El sacerdocio femenino

Leonardo Boff*

Últimamente, el Papa Francisco sorprendió a los teólogos con una entrevista concedida a la revista jesuita América el 22 de noviembre diciendo “no” al sacerdocio de las mujeres. Usó un argumento inusual, tomado de un ex teólogo jesuita Hans Urs von Balthazar, muy erudito pero involucrado en una relación única con una médica y mística suiza, Adrienne von Speyer.

De él toma el Papa una distinción que le permitía negar el sacerdocio a las mujeres: el principio mariano y el principio petrino Curiosa e insólita es esta distinción que hace el Papa Francisco.

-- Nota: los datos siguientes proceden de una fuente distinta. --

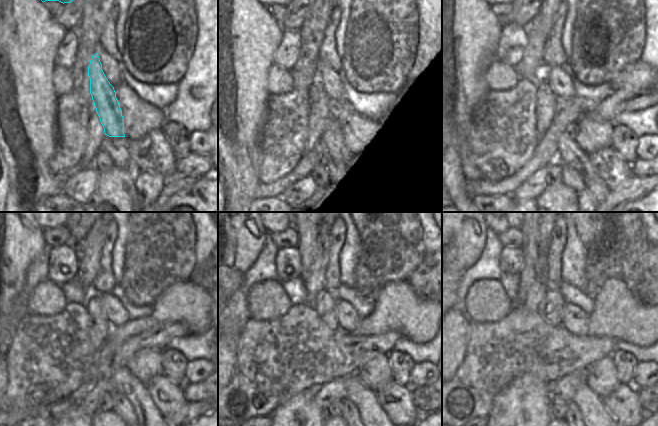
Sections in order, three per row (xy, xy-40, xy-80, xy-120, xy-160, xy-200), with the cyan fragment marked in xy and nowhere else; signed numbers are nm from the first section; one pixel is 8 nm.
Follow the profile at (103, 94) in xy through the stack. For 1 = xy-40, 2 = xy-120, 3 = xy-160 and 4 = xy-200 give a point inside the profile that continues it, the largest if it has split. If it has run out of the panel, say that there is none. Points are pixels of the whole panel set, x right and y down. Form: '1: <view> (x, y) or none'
1: xy-40 (335, 142)
2: xy-120 (147, 414)
3: xy-160 (372, 414)
4: xy-200 (595, 415)

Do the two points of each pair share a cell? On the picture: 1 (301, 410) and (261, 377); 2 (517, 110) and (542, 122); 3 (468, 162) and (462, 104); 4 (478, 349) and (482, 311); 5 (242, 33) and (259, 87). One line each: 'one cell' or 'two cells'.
1: two cells
2: two cells
3: two cells
4: two cells
5: one cell

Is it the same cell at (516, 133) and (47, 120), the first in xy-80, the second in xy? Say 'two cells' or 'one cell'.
two cells

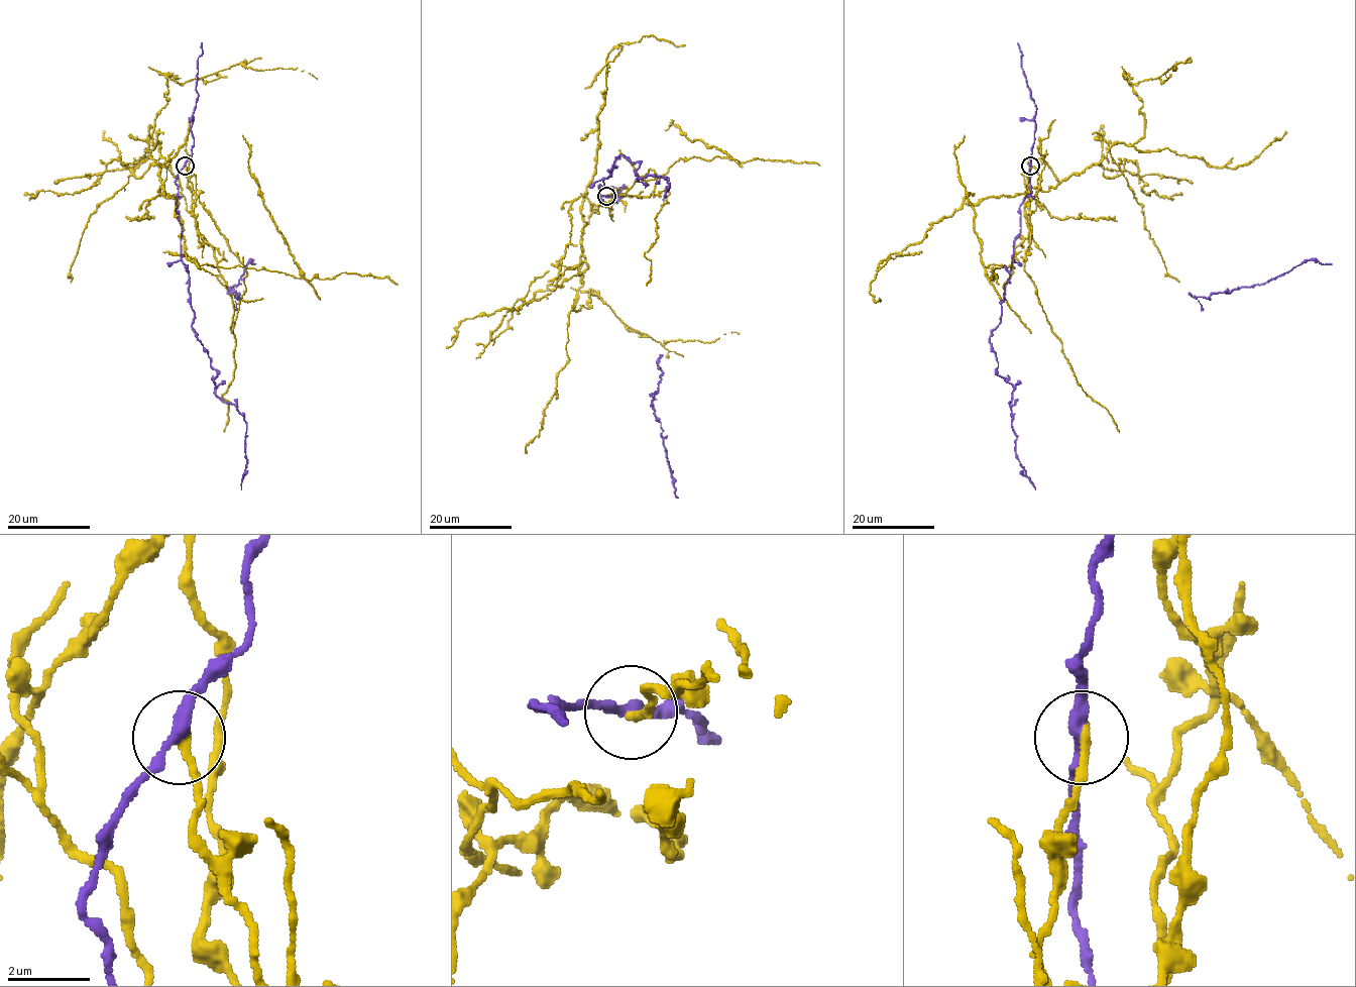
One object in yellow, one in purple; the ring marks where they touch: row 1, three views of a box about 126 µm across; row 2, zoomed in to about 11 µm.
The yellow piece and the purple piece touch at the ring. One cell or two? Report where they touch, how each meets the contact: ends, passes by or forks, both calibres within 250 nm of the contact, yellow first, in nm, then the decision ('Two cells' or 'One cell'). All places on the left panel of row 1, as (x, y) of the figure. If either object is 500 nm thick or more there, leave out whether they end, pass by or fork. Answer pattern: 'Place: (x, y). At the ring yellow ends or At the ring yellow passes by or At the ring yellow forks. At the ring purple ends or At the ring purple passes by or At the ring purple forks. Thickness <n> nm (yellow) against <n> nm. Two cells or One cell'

María sería la esposa de la Iglesia, mientras que Pedro es su conductor. Nótese que decir “María como esposa de la Iglesia” es una metáfora y no una definición real como decir “la Iglesia es la comunidad de los fieles”. ¿Esta rara distinción metafórica no es frecuente en la tradición sino templada por un teólogo erudito, pero vista como extravagante, correcta y justa?*

Vale la pena subrayar la siguiente lógica: sin el Espíritu Santo no habría María. Sin María no habría Jesús. Sin Jesús no existiría Pedro, el primero de los Apóstoles. Sin Pedro no habría sucesores, llamados Papas.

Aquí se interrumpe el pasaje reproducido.